An excerpt from What is the Reformed Faith: A Message from the Orthodox Presbyterian Church:
"There would be no such thing as a Reformed church today if God had not sent the great Reformation during the Protestant Reformation of the sixteenth and seventeenth centuries. But the Reformation was not only a mighty work that came from God; it was also effected through men. That it was God’s work did not make their work easy. It was the Reformers, therefore, who taught us to understand that the work of reforming the church is not finished. They said, “Ecclesia reformata semper reformanda est”: the church that is Reformed is always reforming.

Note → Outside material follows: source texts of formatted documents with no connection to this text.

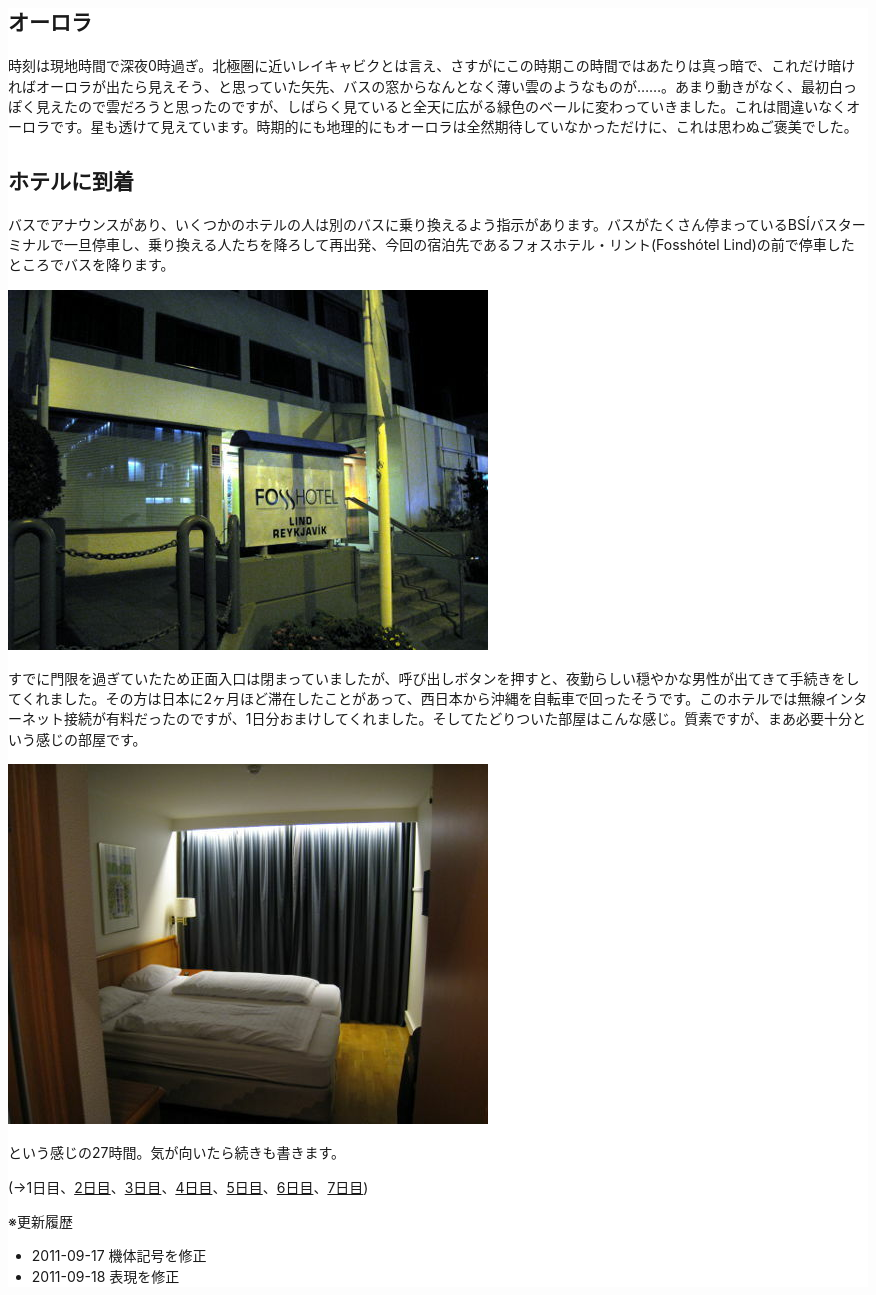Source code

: 
## オーロラ

時刻は現地時間で深夜0時過ぎ。北極圏に近いレイキャビクとは言え、さすがにこの時期この時間ではあたりは真っ暗で、これだけ暗ければオーロラが出たら見えそう、と思っていた矢先、バスの窓からなんとなく薄い雲のようなものが……。あまり動きがなく、最初白っぽく見えたので雲だろうと思ったのですが、しばらく見ていると全天に広がる緑色のベールに変わっていきました。これは間違いなくオーロラです。星も透けて見えています。時期的にも地理的にもオーロラは全然期待していなかっただけに、これは思わぬご褒美でした。

## ホテルに到着

バスでアナウンスがあり、いくつかのホテルの人は別のバスに乗り換えるよう指示があります。バスがたくさん停まっているBSÍバスターミナルで一旦停車し、乗り換える人たちを降ろして再出発、今回の宿泊先であるフォスホテル・リント(Fosshótel Lind)の前で停車したところでバスを降ります。

![img](img/20110912-019.jpg)

すでに門限を過ぎていたため正面入口は閉まっていましたが、呼び出しボタンを押すと、夜勤らしい穏やかな男性が出てきて手続きをしてくれました。その方は日本に2ヶ月ほど滞在したことがあって、西日本から沖縄を自転車で回ったそうです。このホテルでは無線インターネット接続が有料だったのですが、1日分おまけしてくれました。そしてたどりついた部屋はこんな感じ。質素ですが、まあ必要十分という感じの部屋です。

![img](img/20110912-020.jpg)

という感じの27時間。気が向いたら続きも書きます。

(→1日目、[2日目](20110913.md)、[3日目](20110914.md)、[4日目](20110914a.md)、[5日目](20110915.md)、[6日目](20110916.md)、[7日目](20110917.md))

※更新履歴

- 2011-09-17 機体記号を修正
- 2011-09-18 表現を修正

"A faithful Reformed church is therefore a church that is constantly striving to think and act, to believe and live, according to the written word of God. “The purest churches under heaven are subject both to mixture and error” (WCF, XXV:5). Also, some have degenerated horribly. It follows, then, that there is but one antidote to degeneration, namely, continued diligence. It is for this reason that the vows taken by ministers in the OPC include the promise “to be zealous and faithful in maintaining the truths of the gospel, and the purity, the peace, and the unity of the church, whatever persecution or opposition may arise unto you on that account” (Form of Government, XXIII)."
From What Is the Reformed Faith: A Message from the Orthodox Presbyterian Church, Digital Edition, p. 35, Thomas E. Tyson and G. I. Williamson, (Willow Grove, PA: The Committee on Christian Education of the Orthodox Presbyterian Church, 2012).